Apps of major banks in the UAE, including Abu Dhabi Commercial Bank, stopped working. Payment and delivery platforms went offline. Snowflake, a U.S. enterprise software company used by thousands of businesses globally, reported Middle East service disruptions tied directly to the Amazon Web Services outage. Amazon told its customers to migrate their workloads out of the Middle East.

Kareem Arshad, an independent financial adviser in the UAE, was trying to transfer money that day through Abu Dhabi Commercial Bank, when its mobile app stopped working. 

“It was stressful, frustrating, and time-consuming because I went to an exchange center to transfer,” he told Rest of World. “I was thinking the problem was only from my account.”

The data from these banking, payment, and enterprise platforms normally travels to Europe through cables running under the Red Sea and the Strait of Hormuz, then connects onward to users across the world. The war has put those cables at risk. The overland route through Iraq is meant to serve as a backup if the sea cables are disabled. It is already carrying live traffic, Frank said.

The demand for diverse fiber routes out of the Gulf is “ultimately driven by hyperscalers such as Google,” Paul Brodsky, a senior research manager at TeleGeography, which tracks telecommunications infrastructure worldwide, told Rest of World.

Unbroken land-based route to Europe

IQ Networks began building the route in 2010 as an alternative to the submarine cables that carry almost all Gulf data to Europe. The company, based in Iraq’s Kurdistan region, runs fiber from the southern tip of Iraq to the Turkish border. It is now extending the network through gas-pipeline corridors across Turkey to the European border, with the first link expected early next year, Frank said.

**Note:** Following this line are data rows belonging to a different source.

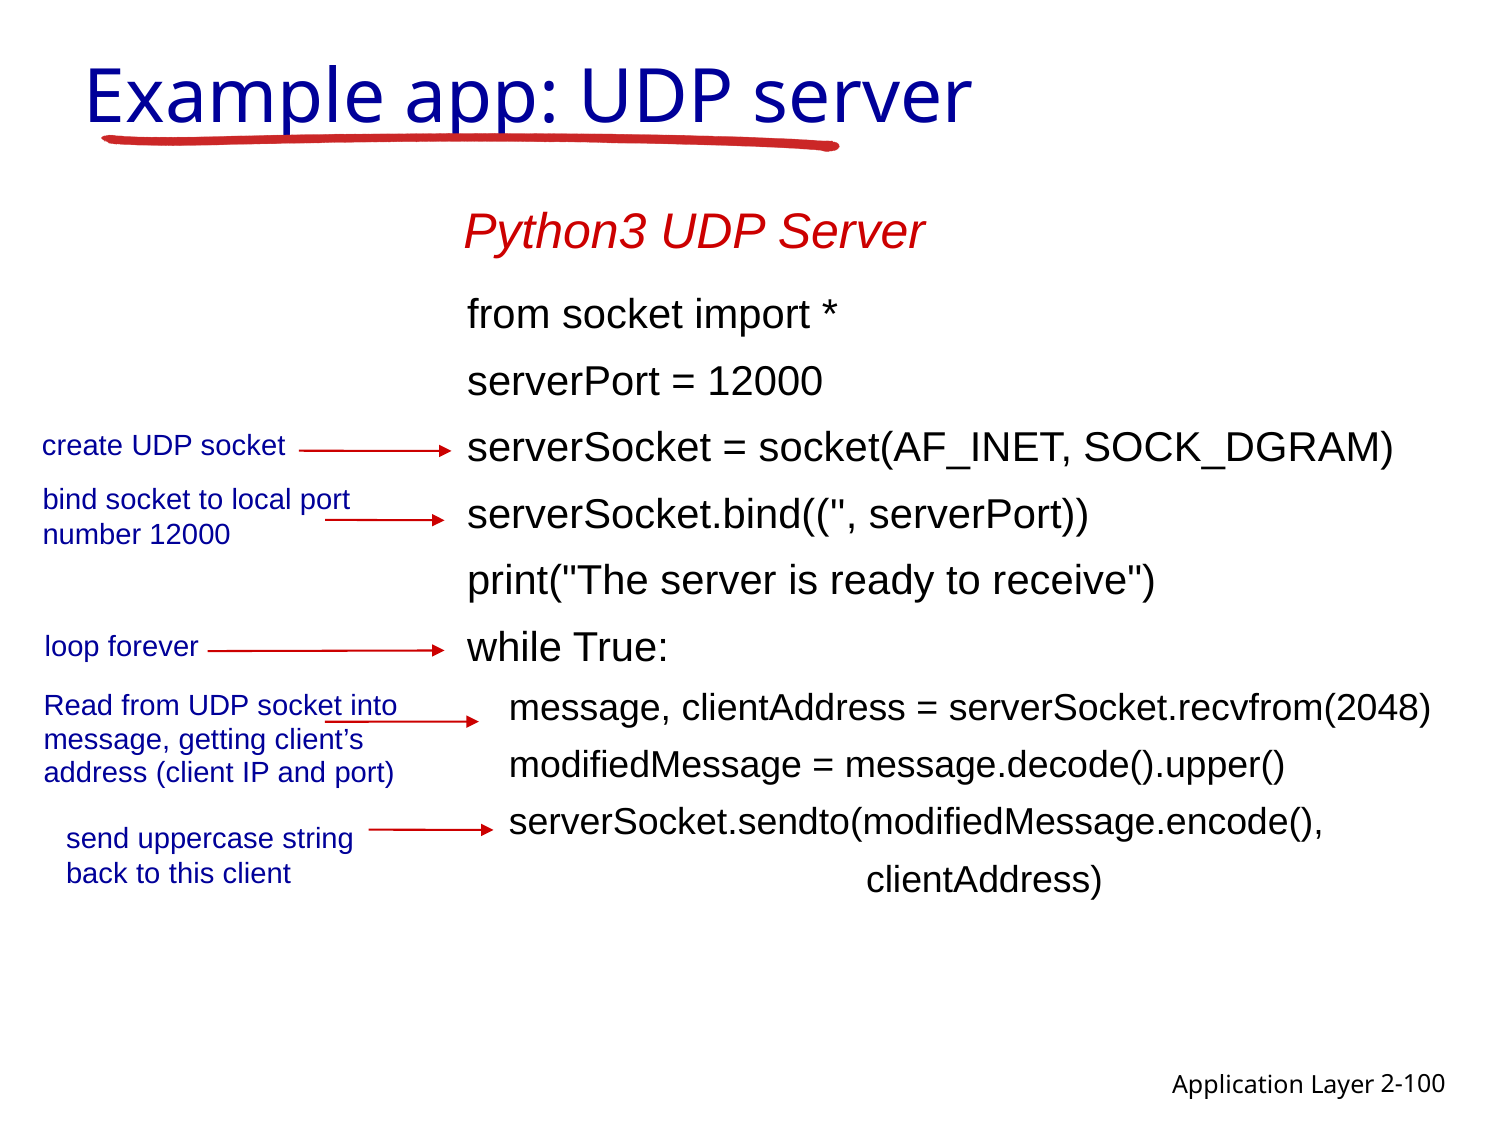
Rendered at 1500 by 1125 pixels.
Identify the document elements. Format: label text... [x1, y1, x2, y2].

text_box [50, 811, 494, 898]
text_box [27, 472, 445, 560]
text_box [26, 418, 452, 470]
footer Application Layer [914, 1060, 1391, 1109]
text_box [28, 680, 480, 798]
text_box Python3 UDP Server [448, 191, 941, 267]
picture [98, 128, 849, 157]
text_box from socket import * serverPort = 12000 serverSocket = socket(AF_INET, SOCK_DGRAM) serverSocket.bind(('', serverPort)) print("The server is ready to receive") while True: message, clientAddress = serverSocket.recvfrom(2048) modifiedMessage = message.decode().upper() serverSocket.sendto(modifiedMessage.encode(), clientAddress) [452, 270, 1447, 908]
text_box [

When that extension is complete, cloud providers will — for the first time — have the option of an unbroken land-based fiber path from the Gulf into the European network, connecting onward to Frankfurt, Amsterdam, London, and Marseille, from where their data connects back to U.S. users.

The advantage of this alternative route is that oil and gas pipelines come with their own security perimeters, access roads, and maintenance corridors already built around them, allowing a telecom company to lay fiber without digging new trenches through difficult terrain.

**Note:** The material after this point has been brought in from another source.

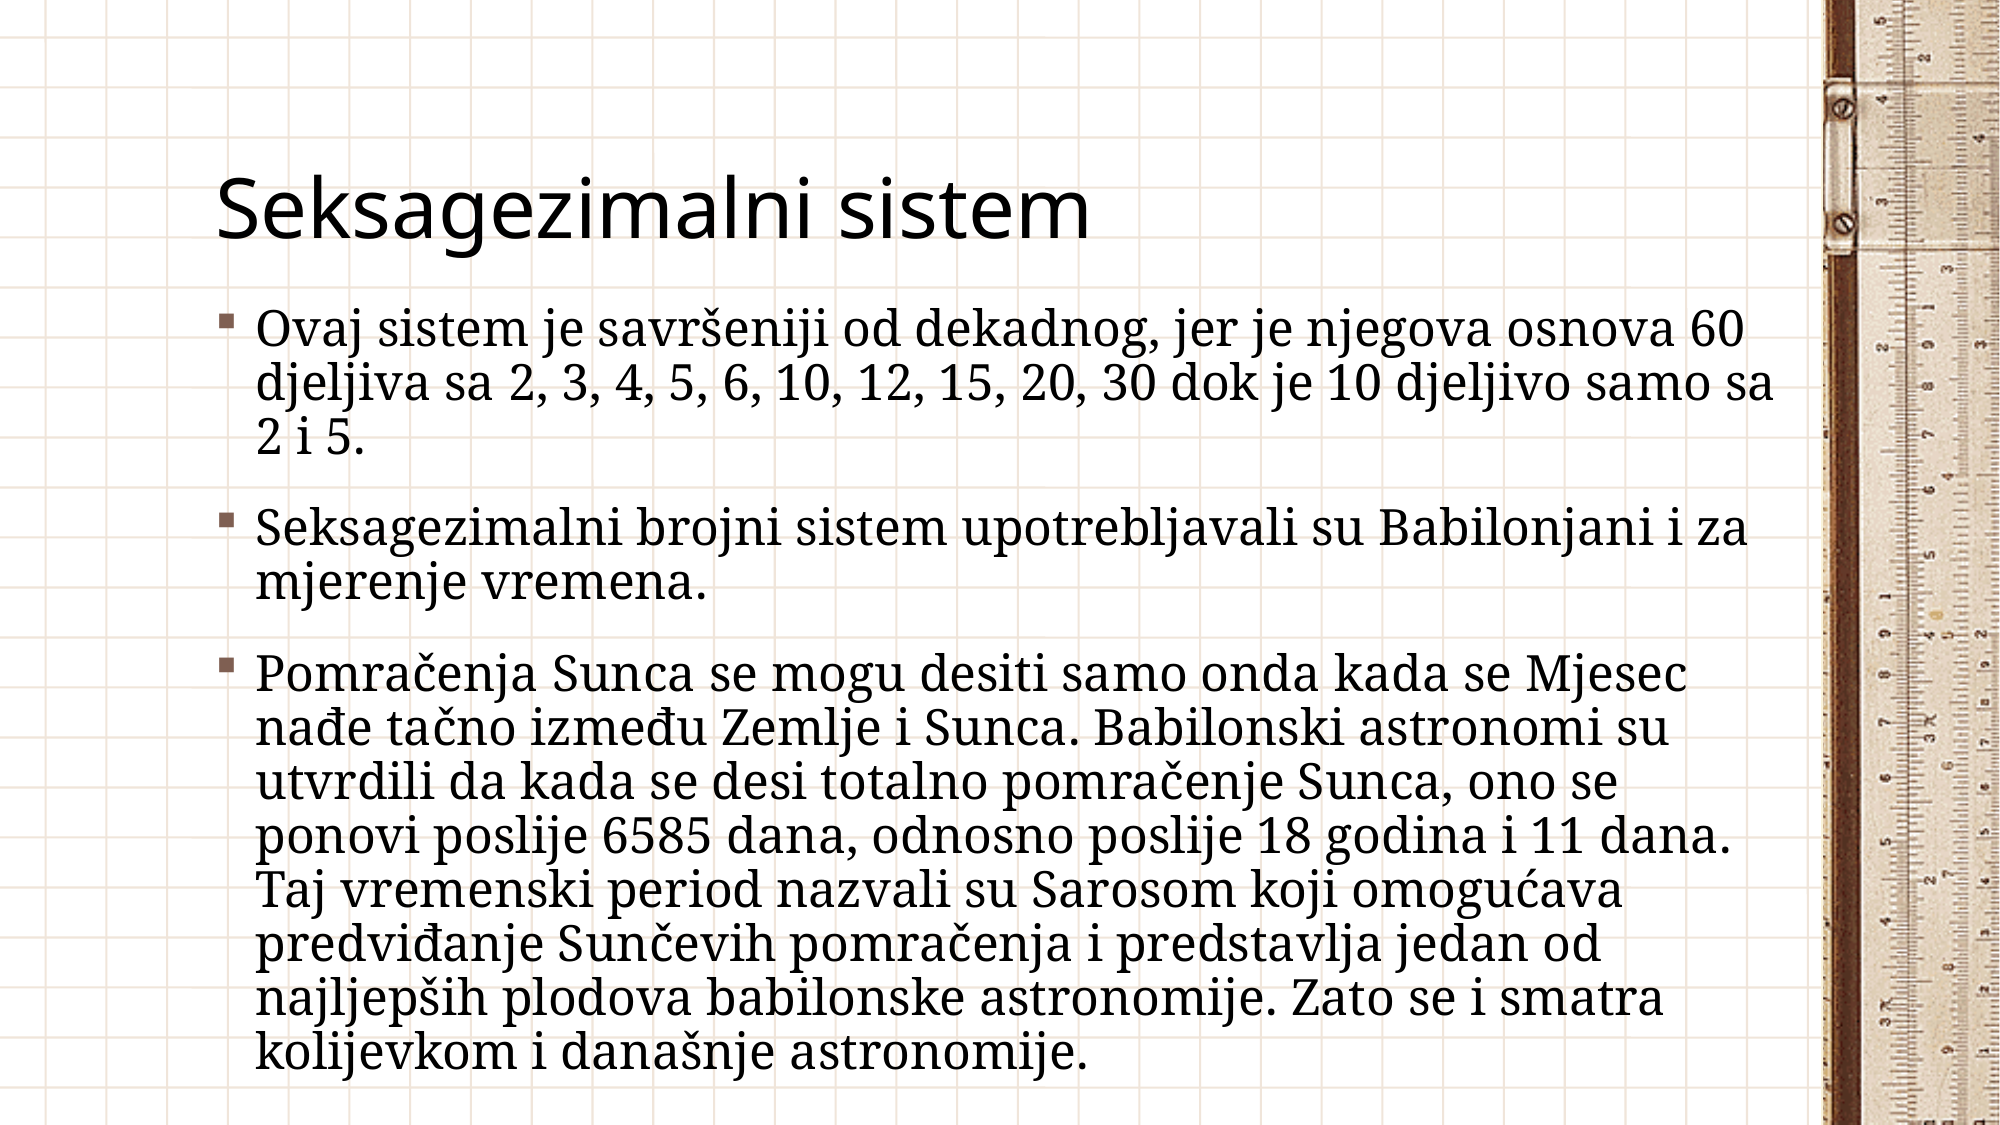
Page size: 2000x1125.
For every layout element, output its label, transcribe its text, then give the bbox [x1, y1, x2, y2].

title Seksagezimalni sistem [199, 70, 1800, 263]
list Ovaj sistem je savršeniji od dekadnog, jer je njegova osnova 60 djeljiva sa 2, 3, 4, 5, 6, 10, 12, 15, 20, 30 dok je 10 djeljivo samo sa 2 i 5. Seksagezimalni brojni sistem upotrebljavali su Babilonjani i za mjerenje vremena. Pomračenja Sunca se mogu desiti samo onda kada se Mjesec nađe tačno između Zemlje i Sunca. Babilonski astronomi su utvrdili da kada se desi totalno pomračenje Sunca, ono se ponovi poslije 6585 dana, odnosno poslije 18 godina i 11 dana. Taj vremenski period nazvali su Sarosom koji omogućava predviđanje Sunčevih pomračenja i predstavlja jedan od najljepših plodova babilonske astronomije. Zato se i smatra kolijevkom i današnje astronomije. [199, 295, 1800, 1059]
picture [1823, 0, 2000, 1125]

Iraq avoided the fate of earlier overland routes that collapsed because of a sustained period of stability, and because existing pipeline infrastructure provided ready-made corridors for laying fiber, Doug Madory, director of internet analysis at network intelligence firm Kentik, told Rest of World.

“Iraqi pipeline infrastructure provides established long-distance right-of-way paths along which fiber optic cables can be run,” Madory said.

Companies that move large volumes of data will need several independent routes through the Middle East, not just one, Bertrand Clesca, a partner at infrastructure advisory firm Pioneer Consulting, told Rest of World.

“Dark fiber” and a greater degree of control

Cloud providers increasingly want to buy raw fiber strands on this route, known in the industry as dark fiber. The buyer installs equipment at each end, sends laser light through the strands to carry data, and controls everything from security to how much traffic they push through.

IQ Networks maintains the physical cable but cannot see what travels through it. That level of control matters to companies such as Amazon and Google because no government or third party sits between them and their data.

IQ Networks’ route, called the Silk Route Transit, has been running since November 2023. The network currently carries enough data to stream about 400,000 high-definition videos simultaneously, Frank said.

The land route is faster. Data traveling through submarine cables from the Gulf to Europe takes about 150 milliseconds. The Iraqi terrestrial route cuts that to roughly 70 milliseconds — a difference that matters for video calls, financial transactions, and applications that run on artificial intelligence, according to IQ Networks.